[from an email to friends on 13 Aug 2003]
Okay, so the problem with all these ‘eye-candy’ music visualization programs
(stand-alone or part of iTunes, Winamp, XMMS, etc.) is that they have to go
thru the process of sleuthing out interesting ‘events’ in the audio, in
real-time, to act as triggers and modifiers for the visuals.
As we’ve all seen this is pretty hard (because the results mostly suck)
and they usually just devolve into the “twirly oscillosope with color fade”
effect. The time difference between audio and video signal must be very
small to be not noticable, meaning there’s not much time for real-time
analysis.
If instead there existed a visualizer that used a pre-computed ‘event track’
for a song, the visualizer could spend its time doing much more interesting
and meaningful things besides FFTs and such. And let’s say that there exists,
CDDB-style, various network- or disk-available caches of these ‘event tracks’
that the visualizer would search for before displaying pretty pictures.
Soon a whole community exists that creates and submits these event tracks
exists, just like how CDDB avalanched into usefulness because of the network
effects of having more CDs in its database.
What are these ‘event tracks’? At its simplest, I was imagining something
small (32 bits, one bit for a frequency band (each 1/4 octave wide say))
for each 100ms chunk of audio. Perhaps later we create extended events that
indicate something very high-level like ‘intro’, ‘verseA’, ‘bridge’,
‘chorus’, ‘break’, ‘drum solo’, etc.
How do we create these ‘event tracks’? For the simplest event type,
perhaps we start out with a very good (and thus not real-time) method of
analyzing audio into the 32 bins per 100ms. That would be a start.
Maybe we create a GUI that shows the audio with semi-transparent overlays of
what, where & when the algorithm thinks the bins should be and allows users
to nudge the events, clean them up, add the higher-level events
(“the chorus starts here, the break happens here”).
You may be thinking that at some point these ‘event tracks’ start looking
like MIDI data. Hey good idea, there’s another way we could pre-generate
the higher-level events, if we’re given a sufficiently accurate MIDI track
of a song (many MIDI files exist on the Net, would be interesting to see how
accurate they are when compared against the recording)
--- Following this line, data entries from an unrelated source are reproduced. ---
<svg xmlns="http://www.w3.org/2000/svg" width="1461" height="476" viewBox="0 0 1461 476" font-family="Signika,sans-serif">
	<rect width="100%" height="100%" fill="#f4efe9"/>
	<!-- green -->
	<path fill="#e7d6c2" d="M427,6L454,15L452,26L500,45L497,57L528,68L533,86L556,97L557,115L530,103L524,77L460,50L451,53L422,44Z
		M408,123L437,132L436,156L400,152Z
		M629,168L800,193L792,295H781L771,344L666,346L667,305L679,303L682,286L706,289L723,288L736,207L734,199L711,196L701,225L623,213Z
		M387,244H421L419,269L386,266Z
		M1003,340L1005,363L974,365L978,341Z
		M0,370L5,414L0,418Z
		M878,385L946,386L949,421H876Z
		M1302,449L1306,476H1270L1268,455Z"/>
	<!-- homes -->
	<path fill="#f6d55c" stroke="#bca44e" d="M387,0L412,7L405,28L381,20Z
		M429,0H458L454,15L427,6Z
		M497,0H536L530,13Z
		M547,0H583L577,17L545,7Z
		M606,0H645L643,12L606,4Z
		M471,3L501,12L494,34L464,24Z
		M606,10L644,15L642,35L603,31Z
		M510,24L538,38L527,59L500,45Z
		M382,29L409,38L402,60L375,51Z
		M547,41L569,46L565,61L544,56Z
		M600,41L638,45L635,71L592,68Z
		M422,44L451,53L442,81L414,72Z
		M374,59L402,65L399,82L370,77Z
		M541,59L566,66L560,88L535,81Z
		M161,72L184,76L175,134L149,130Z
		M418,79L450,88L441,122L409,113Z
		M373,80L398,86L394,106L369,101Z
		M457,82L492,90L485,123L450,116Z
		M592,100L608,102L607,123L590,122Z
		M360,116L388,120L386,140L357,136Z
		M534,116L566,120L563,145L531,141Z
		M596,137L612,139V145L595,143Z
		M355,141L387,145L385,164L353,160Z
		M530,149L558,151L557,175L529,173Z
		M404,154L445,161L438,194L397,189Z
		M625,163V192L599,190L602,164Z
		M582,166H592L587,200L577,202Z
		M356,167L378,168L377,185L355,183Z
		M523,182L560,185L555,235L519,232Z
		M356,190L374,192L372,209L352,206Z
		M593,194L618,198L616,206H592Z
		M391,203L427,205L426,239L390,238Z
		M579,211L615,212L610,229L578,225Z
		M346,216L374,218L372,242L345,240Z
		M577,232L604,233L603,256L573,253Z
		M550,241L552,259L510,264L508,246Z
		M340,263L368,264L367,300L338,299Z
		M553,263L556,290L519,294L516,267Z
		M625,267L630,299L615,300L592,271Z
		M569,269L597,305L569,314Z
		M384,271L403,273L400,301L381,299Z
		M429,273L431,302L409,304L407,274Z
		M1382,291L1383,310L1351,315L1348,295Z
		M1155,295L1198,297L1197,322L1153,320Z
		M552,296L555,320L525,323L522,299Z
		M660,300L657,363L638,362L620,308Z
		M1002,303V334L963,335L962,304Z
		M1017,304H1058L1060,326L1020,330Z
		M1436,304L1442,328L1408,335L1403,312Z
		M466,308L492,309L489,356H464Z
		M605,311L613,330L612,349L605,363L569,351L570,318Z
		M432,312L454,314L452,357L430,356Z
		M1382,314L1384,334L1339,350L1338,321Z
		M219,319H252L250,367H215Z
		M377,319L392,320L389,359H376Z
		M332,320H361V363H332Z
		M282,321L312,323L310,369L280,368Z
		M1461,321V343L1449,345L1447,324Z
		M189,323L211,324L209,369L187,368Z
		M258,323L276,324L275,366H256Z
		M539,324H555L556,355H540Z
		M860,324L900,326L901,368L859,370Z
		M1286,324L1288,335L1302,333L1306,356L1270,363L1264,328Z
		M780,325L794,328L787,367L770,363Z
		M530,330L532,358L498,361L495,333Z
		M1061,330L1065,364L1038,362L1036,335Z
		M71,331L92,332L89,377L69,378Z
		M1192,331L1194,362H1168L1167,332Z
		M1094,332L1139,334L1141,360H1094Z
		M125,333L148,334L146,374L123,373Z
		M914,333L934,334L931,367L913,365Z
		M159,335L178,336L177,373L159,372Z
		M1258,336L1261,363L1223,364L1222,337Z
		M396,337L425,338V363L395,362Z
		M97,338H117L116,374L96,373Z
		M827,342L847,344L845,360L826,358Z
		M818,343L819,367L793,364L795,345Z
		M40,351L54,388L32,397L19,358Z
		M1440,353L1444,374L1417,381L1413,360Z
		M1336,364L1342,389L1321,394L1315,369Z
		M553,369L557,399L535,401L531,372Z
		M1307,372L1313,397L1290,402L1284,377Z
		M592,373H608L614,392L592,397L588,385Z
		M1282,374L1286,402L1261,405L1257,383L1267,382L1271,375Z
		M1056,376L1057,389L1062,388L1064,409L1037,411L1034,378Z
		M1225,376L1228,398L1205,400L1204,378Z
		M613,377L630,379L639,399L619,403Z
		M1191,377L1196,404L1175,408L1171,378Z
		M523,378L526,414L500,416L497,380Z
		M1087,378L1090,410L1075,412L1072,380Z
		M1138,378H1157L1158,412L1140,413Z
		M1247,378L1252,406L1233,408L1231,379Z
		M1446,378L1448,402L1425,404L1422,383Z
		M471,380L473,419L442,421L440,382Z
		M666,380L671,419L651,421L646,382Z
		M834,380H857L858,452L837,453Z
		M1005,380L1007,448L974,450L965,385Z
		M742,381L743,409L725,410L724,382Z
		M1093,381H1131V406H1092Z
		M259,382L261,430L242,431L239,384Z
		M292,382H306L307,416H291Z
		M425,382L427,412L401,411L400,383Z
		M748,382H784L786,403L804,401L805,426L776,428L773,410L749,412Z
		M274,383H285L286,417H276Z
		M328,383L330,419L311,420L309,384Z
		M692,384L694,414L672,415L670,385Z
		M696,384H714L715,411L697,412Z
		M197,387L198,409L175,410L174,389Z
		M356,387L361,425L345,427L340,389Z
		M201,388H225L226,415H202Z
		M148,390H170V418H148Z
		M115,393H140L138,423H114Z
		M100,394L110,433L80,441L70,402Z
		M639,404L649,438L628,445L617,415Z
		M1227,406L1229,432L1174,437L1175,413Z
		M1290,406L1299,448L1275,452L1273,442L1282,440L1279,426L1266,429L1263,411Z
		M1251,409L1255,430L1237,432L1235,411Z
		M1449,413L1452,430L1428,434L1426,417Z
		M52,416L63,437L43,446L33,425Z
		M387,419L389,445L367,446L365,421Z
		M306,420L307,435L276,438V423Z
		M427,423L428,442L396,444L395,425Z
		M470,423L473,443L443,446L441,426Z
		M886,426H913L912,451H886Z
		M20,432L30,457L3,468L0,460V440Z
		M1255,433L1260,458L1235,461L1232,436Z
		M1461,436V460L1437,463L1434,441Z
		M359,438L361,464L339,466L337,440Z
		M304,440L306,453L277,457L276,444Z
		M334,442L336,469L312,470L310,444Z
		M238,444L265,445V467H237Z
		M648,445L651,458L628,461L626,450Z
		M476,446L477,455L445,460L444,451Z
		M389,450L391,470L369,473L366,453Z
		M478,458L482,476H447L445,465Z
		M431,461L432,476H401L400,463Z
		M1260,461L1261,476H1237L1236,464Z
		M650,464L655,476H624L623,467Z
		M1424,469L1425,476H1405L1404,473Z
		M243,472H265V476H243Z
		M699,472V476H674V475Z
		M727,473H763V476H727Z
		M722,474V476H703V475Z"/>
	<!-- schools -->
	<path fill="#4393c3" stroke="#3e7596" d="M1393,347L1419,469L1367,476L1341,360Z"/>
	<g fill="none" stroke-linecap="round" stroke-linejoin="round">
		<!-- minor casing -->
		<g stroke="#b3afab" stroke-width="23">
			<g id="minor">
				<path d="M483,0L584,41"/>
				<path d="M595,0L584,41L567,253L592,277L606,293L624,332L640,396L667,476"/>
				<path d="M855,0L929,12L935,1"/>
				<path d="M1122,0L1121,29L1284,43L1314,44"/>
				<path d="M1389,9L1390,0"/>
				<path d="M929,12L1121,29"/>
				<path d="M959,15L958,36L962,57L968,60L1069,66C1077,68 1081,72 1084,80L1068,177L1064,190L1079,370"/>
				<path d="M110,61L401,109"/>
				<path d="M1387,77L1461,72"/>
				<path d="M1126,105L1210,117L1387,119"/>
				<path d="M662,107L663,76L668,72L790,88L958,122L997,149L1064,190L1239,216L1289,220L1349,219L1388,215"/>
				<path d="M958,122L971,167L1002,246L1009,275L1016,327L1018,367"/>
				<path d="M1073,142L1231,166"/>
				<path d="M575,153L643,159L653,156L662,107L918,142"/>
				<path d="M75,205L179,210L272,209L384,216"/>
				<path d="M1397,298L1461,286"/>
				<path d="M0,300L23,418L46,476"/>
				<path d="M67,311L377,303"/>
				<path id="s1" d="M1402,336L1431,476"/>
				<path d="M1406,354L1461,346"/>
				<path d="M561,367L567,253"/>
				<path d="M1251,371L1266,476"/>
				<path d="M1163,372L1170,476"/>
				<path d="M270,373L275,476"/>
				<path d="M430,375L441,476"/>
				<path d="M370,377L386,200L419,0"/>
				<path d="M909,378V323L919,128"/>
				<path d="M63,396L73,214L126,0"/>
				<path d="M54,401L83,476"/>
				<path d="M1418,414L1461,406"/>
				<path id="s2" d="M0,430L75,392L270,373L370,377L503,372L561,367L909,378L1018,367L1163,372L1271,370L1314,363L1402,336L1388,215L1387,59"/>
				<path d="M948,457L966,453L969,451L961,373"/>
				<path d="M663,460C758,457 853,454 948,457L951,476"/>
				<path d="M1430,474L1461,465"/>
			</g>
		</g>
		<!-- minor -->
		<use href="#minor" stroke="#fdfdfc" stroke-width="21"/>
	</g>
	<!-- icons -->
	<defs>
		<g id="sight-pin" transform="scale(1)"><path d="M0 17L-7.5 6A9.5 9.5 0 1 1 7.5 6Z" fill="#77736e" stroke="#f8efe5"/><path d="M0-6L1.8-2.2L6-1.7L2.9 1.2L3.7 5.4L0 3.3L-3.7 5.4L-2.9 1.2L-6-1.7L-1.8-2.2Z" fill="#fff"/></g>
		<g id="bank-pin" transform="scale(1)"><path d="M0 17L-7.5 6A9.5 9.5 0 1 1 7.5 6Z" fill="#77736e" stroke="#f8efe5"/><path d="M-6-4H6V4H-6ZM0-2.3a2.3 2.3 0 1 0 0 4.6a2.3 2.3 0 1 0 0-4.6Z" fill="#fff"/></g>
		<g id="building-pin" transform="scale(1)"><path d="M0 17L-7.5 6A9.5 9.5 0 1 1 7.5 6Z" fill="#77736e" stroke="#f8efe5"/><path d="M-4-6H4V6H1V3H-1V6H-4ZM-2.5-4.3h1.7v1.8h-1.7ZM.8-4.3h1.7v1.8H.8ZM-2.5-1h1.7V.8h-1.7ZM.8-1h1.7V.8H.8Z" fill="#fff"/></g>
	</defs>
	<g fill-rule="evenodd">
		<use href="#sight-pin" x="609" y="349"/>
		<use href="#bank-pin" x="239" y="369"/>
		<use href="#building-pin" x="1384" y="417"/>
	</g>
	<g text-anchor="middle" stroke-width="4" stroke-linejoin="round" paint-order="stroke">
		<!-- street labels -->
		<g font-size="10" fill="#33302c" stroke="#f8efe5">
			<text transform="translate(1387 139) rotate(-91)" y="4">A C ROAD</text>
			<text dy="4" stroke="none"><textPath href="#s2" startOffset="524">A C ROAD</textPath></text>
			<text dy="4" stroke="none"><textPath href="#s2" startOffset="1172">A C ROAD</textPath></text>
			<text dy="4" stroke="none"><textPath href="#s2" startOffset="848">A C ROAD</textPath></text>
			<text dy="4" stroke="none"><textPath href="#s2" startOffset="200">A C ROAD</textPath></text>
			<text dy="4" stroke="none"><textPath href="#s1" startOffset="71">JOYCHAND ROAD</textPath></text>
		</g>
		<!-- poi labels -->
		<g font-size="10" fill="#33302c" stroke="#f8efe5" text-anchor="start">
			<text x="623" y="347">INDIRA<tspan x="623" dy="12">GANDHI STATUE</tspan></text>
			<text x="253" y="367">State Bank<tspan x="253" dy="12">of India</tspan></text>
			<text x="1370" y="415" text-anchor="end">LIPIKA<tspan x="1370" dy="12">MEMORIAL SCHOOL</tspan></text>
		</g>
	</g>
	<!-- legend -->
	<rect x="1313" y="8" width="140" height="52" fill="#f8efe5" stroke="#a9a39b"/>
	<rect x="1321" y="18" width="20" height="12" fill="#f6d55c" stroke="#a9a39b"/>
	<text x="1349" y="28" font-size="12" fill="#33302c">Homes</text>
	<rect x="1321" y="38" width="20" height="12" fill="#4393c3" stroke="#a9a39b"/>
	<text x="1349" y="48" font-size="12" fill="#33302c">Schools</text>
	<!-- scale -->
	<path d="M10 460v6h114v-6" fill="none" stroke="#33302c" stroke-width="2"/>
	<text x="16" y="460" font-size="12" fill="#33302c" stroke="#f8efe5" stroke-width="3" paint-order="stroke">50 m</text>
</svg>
And maybe as a value-add we include the lyrics too. Instant Karaoke with
trippy visuals!
Imagine what else one could do with an accurate ‘event track’ of a piece of
audio? Besides really nice visuals, a video-editing suite could import it as
a template for when (and what kind of) wipes or other video manipulations
should occur. Auto-editing of video! (well almost) DJs could find a use
for the events I’m sure.
Oh and how do we make money with it? Fuck if I know. Maybe we sell the
really kick-ass GUI event creation tools and leave the punters with the
command-line Perl modules. Maybe we use the event tracks as some sort of
digital signature that artists can use to determine which version of their
song gets out on the Net. (and thus who leaked it) Maybe like GPS we offer
the ‘low-res’ version to the public for free, but if you want the
higher-res/higher-quality version (for your DMX light system you’re using for
your nightclub or theater troupe) you gotta pay. Maybe we apply a special
super-secret algo that generates only high-level rhythm events and then sell
it to music producers with “Want to make your track have the same ‘feel’ as
the latest Beastie Boys track, just apply this event template!”